Up to this point, the only great player who has tested positive is Palmeiro. Let us not forget that baseball as a whole – players, managers, owners, league officials, fans and writers – turned a blind eye for decades. Even when a reporter spied a bottle of Andro in McGwire’s locker in that record-setting 1998 season – it was the reporter who was vilified. Nobody wanted to believe it.
When Sosa nearly doubled his home-run total in the same year, nobody questioned it. The list goes on, littered with names like Brady Anderson, Luis Gonzales and the late Ken Caminiti. The fact is everyone involved in baseball is guilty, from the players on down.
There are too many questions involved with this era of baseball. What about the pitchers who used steroids during this era? Do we forget about them?
What about a player like Bonds? Bonds could have retired after the 1998 season (the year before he reportedly began using steroids) and likely would have been a first-ballot Hall of Famer with 400 home runs and countless stolen bases and three MVPs.
Should the writers vote for the 1986-1998 Bonds, or the post-1998 Bonds? Does one positive test ruin a player’s career like that of a gambling charge, a la Pete Rose? These are questions that need to be answered.
Do I think that the aforementioned players used steroids? Yes, at this point I do. Should their careers be forgotten? Absolutely not, they should be included in one of the most exciting and clouded eras in baseball history.

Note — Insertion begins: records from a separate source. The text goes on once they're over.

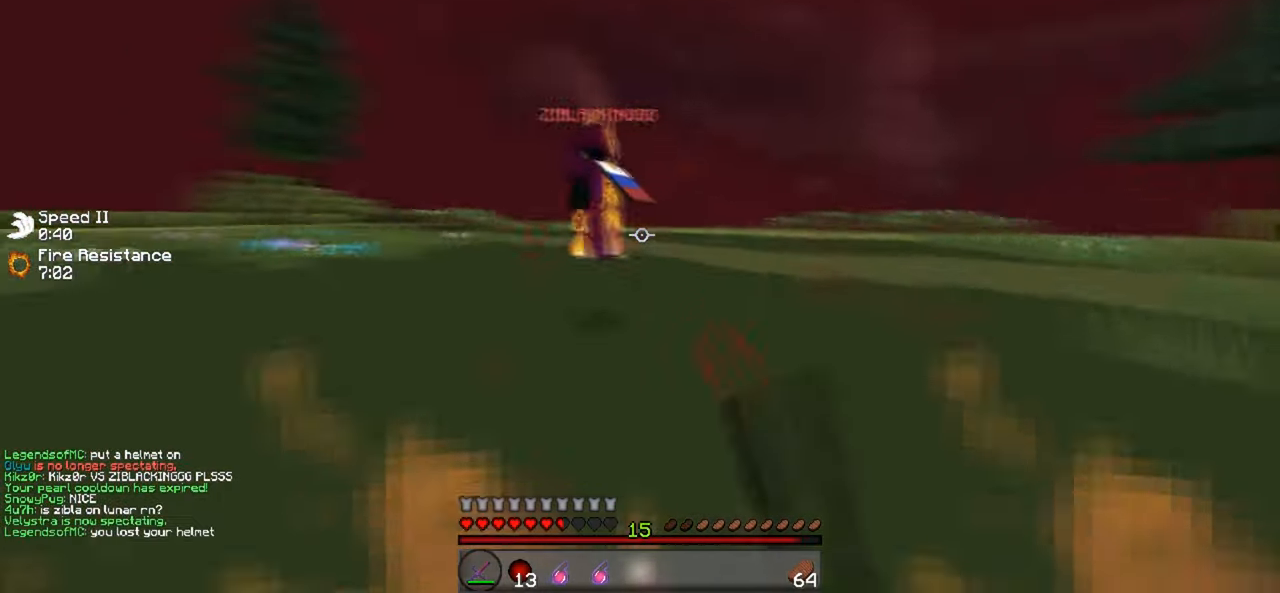
{"keys": ["w"], "events": []}
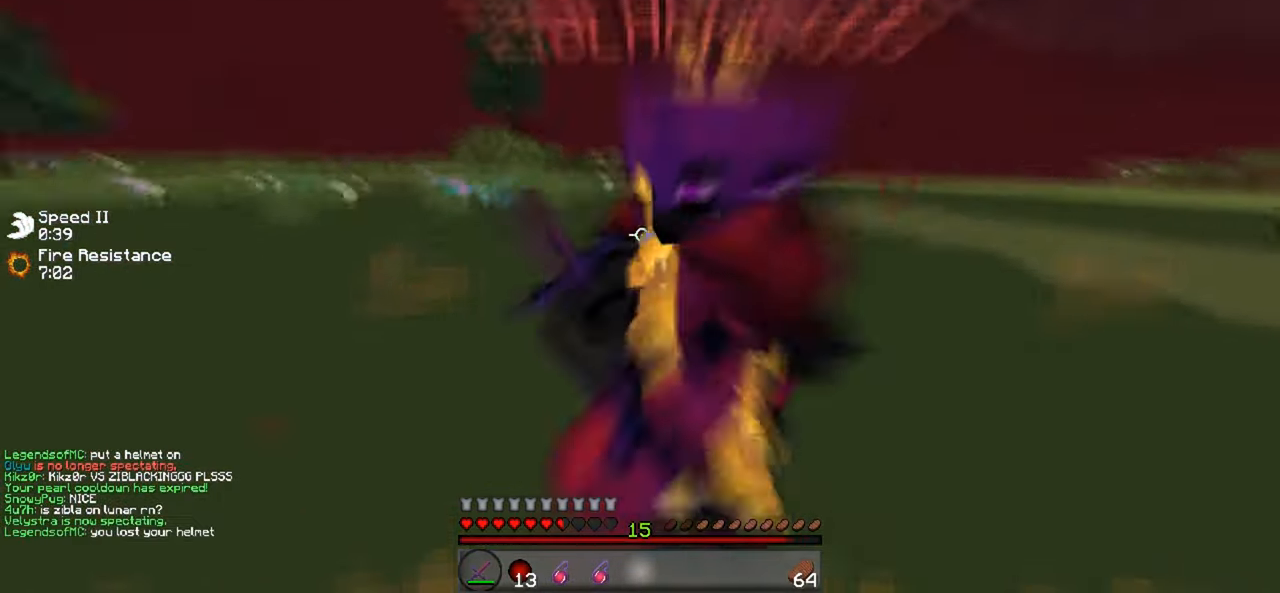
{"keys": ["s"], "events": [[33, "d", "down"], [66, "w", "up"], [166, "w", "down"], [433, "d", "up"], [433, "w", "up"], [500, "s", "down"]]}
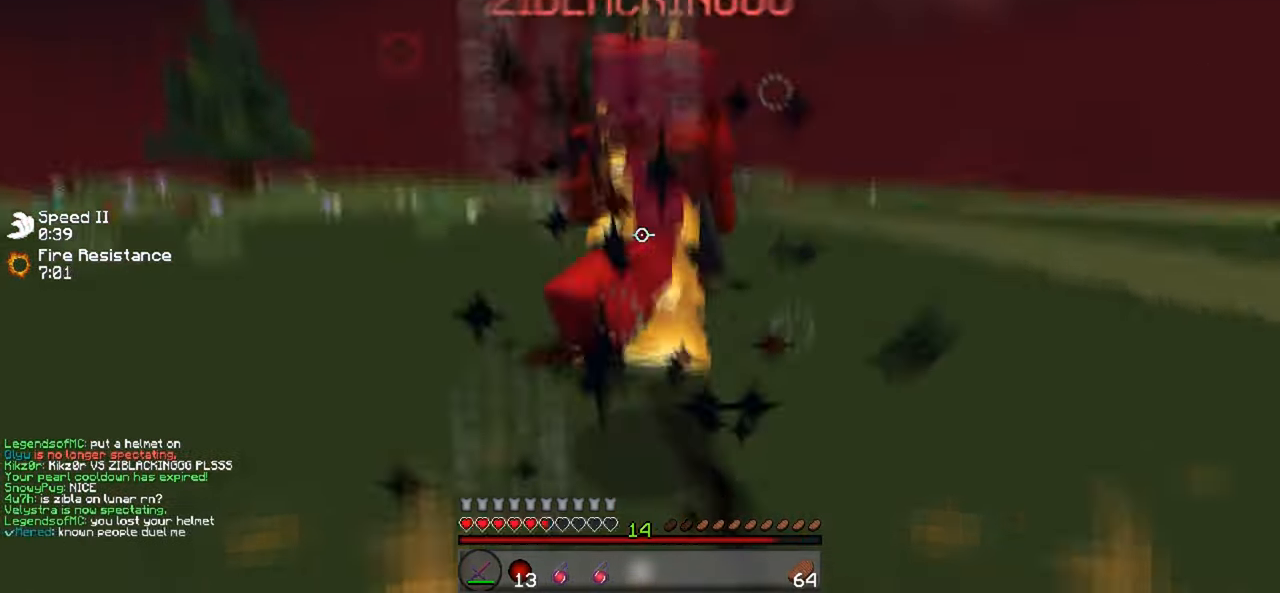
{"keys": ["w"], "events": [[234, "a", "down"], [300, "w", "down"], [334, "s", "up"], [400, "a", "up"]]}
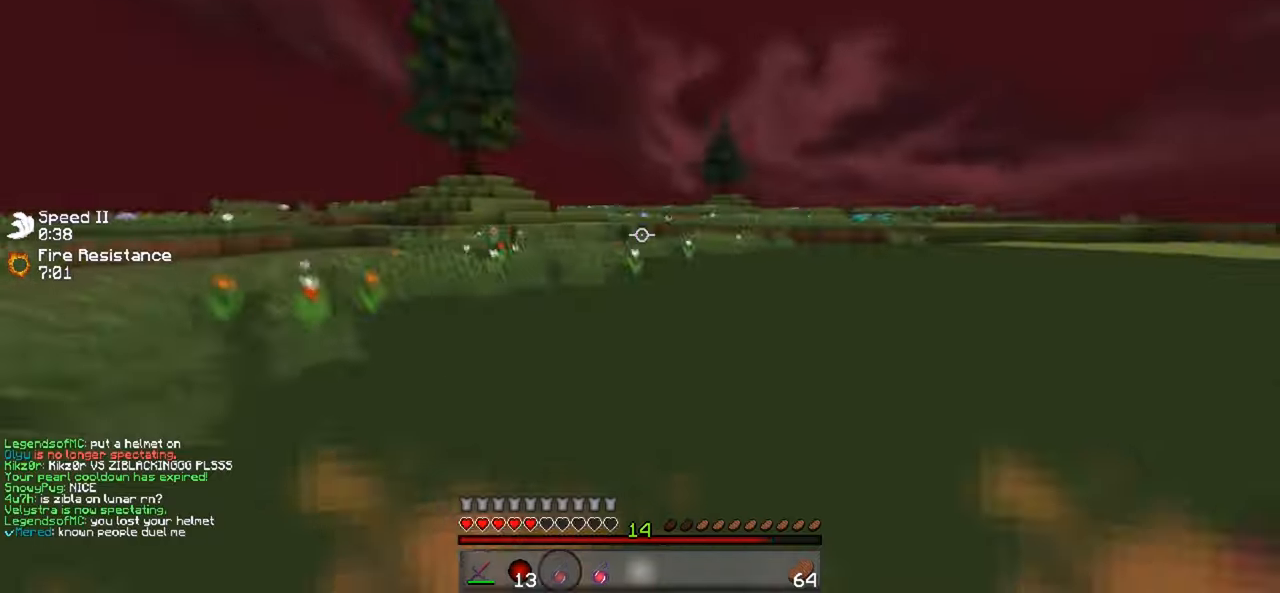
{"keys": [], "events": [[267, "s", "down"], [267, "w", "up"], [467, "s", "up"]]}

However, the last time I checked, the Hall of Fame is a monument to baseball history, not morality. Like all history, baseball has its bleak passages. Ask every Negro League player who was refused a shot at playing in the big leagues because of their skin color if baseball is all about good times.
Ask the writers who voted unanimously for Ty Cobb’s induction to the Hall if baseball has a dark side. Cobb was an overt racist who once attacked a disabled fan in the stands and more than likely bet on games with fellow Hall of Fame outfielder Tris Speaker.
What are the stipulations for induction, that writers think you used steroids? Does Canseco get a vote? I hope not. The fact is every era in baseball has skeletons in its closet, whether it is drugs, gambling, racism or steroids.
Baseball writers should get off their moral high horse and acknowledge this era of baseball, asterisks and all.